Unique Affirmative Defense Based on Pay Audits
The law provides an affirmative defense to liability and pay discrimination claims if the employer can show that within the previous 3 years and prior to the commencement of the action, it has both completed a self-evaluation of its pay practices in good faith and can demonstrate that reasonable progress has been made towards eliminating compensation differentials based on gender for comparable work in accordance with that evaluation.
Employers Cannot Consider Prior Pay in Hiring
The bill prohibits employers from screening applicants using prior salary or other forms of compensation or requiring applicants to provide their compensation history, including during the interview process or in an employment application. Also, the bill prohibits employers from seeking the compensation history of applicants from current or prior employers. While California considered a similar bill prohibiting use of the prior salary in compensation decisions, the governor did not sign it into law. The Massachusetts bill is the first state to prohibit use of prior compensation in pay decisions.
Actions and Liability
A “violation” of the Massachusetts pay equity act occurs when there is a compensation decision or policy that causes an unlawful gender-based pay disparity. An employee or the attorney general can bring an action under the act if filed within three years of the alleged violation (or receipt of the wages stemming from the violation). The action can be filed individually or on behalf of others similarly situated. Recovery for the employee(s) is the amount of unpaid wages and an equal amount for liquidated damages. In addition, attorney’s fees and costs, to be paid by the defendant, are mandatory in a successful action under the law.
Other Features of the Law
Under the Massachusetts law, like other state equal pay laws, employers may not prohibit employees from inquiring about, discussing or otherwise revealing their compensation to other employees. However, employers may restrict certain employees from such disclosure where their job duties provide them with access to other employees’ salaries or other compensation. Finally, the law provides that employers may not reduce an employee’s compensation in order to remedy a gender-based pay inequity.

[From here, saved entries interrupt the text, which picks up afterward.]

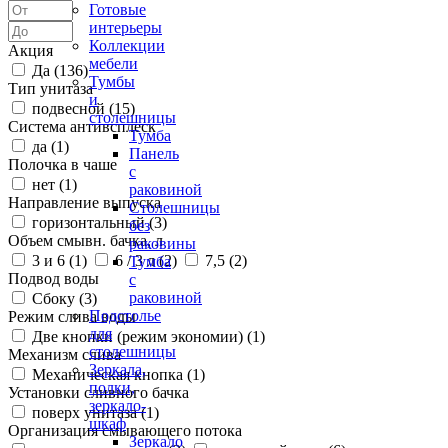
Готовые
интерьеры
Коллекции
Акция
мебели
Да (
136
)
Тумбы
Тип унитаза
и
подвесной (
15
)
столешницы
Система антивсплеск
Тумба
да (
1
)
Панель
Полочка в чаше
с
нет (
1
)
раковиной
Направление выпуска
Столешницы
горизонтальный (
3
)
без
Объем смывн. бачка, л
раковины
3 и 6 (
1
)
6 / 3 л (
2
)
7,5 (
2
)
Тумба
Подвод воды
с
раковиной
Сбоку (
3
)
Подстолье
Режим слива воды
для
Две кнопки (режим экономии) (
1
)
столешницы
Механизм слива
Зеркала,
Механическая кнопка (
1
)
полки,
Установки сливного бачка
зеркало-
поверх унитаза (
1
)
шкаф
Организация смывающего потока
Зеркало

The legislation will go into effect January 1, 2018. In the meantime, employers in Massachusetts, including multi-state employers with employees in the state, should consider conducting a privileged pay audit utilizing the standards set out in the Massachusetts law to identify and remedy potential risk areas and position themselves to take advantage of the affirmative defense should a pay challenge ensue. Employers should also review and update compensation practices/policies, including application forms and other hiring documents, paying special attention to whether the use of prior compensation has influenced, or had a direct impact on, employee compensation.
In sum, the broad comparator definition and the prohibition on prior salary consideration under the Massachusetts legislation further contributes to the patchwork of state pay equity laws with which multi-state employers must comply.